The truncate_to_token_limit function is perfect for this. Let's modify our logic to include this step.
# Reset budget for a new example
budget = TokenBudgetManager(budget_limit=150) # A smaller budget for demonstration
budget.use_tokens(count_tokens(system_prompt))
budget.use_tokens(count_tokens(user_query))
final_prompt_context_truncated = [system_prompt, user_query]
print(f"\n--- Truncation Example ---")
print(f"Starting budget: {budget.budget_limit}, Remaining after prompts: {budget.get_remaining_budget()}")
for i, doc in enumerate(retrieved_documents):
doc_tokens = count_tokens(doc, tokenizer=Tokenizer.CL100K_BASE)

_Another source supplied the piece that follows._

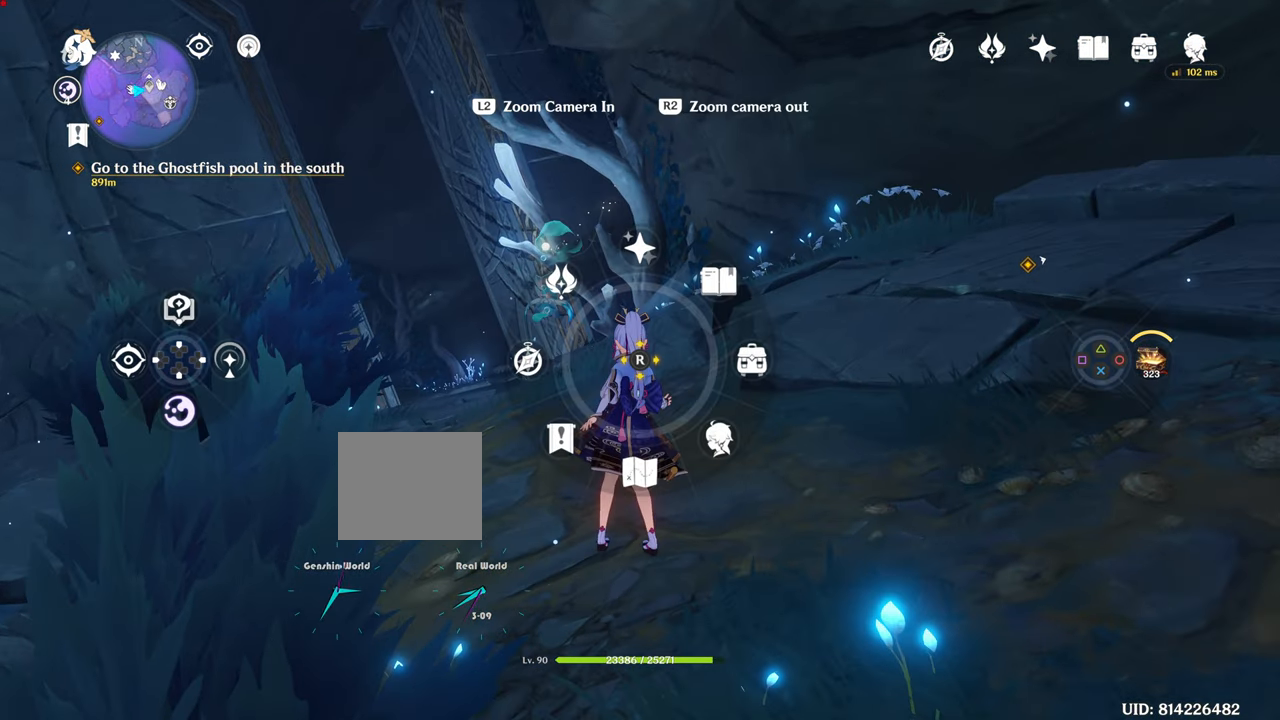
{"buttons": ["L1"], "left_stick": "center", "right_stick": "center", "events": [[50, "right_stick", "down"], [451, "right_stick", "center"]]}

remaining_budget = budget.get_remaining_budget()
if remaining_budget <= 0:
print("No budget remaining. Stopping.")
break
if doc_tokens > remaining_budget:
# Document is too large, so we truncate it
print(f"Document {i+1} ({doc_tokens} tokens) is too large. Truncating to fit {remaining_budget} tokens.")
truncated_doc = truncate_to_token_limit(
doc,
max_tokens=remaining_budget,
tokenizer=Tokenizer.CL100K_BASE
)
final_prompt_context_truncated.append(truncated_doc)
# Use up the rest of the budget
actual_tokens = count_tokens(truncated_doc)
budget.use_tokens(actual_tokens)
print(f"Added truncated document ({actual_tokens} tokens). Remaining budget: {budget.get_remaining_budget()}")
# No more space left, so we stop
break
else:
# Document fits perfectly
budget.use_tokens(doc_tokens)
final_prompt_context_truncated.append(doc)
print(f"Added Document {i+1} ({doc_tokens} tokens). Remaining budget: {budget.get_remaining_budget()}")
# Finally, combine all parts into a single string to send to the LLM
final_prompt = "\n\n".join(final_prompt_context_truncated)
By combining token counting, budget management, and dynamic truncation, you can build systems that automatically and intelligently manage the LLM's context window. This prevents runtime errors from oversized prompts, helps control API costs, and ensures that the most valuable information is always included in the context provided to the model.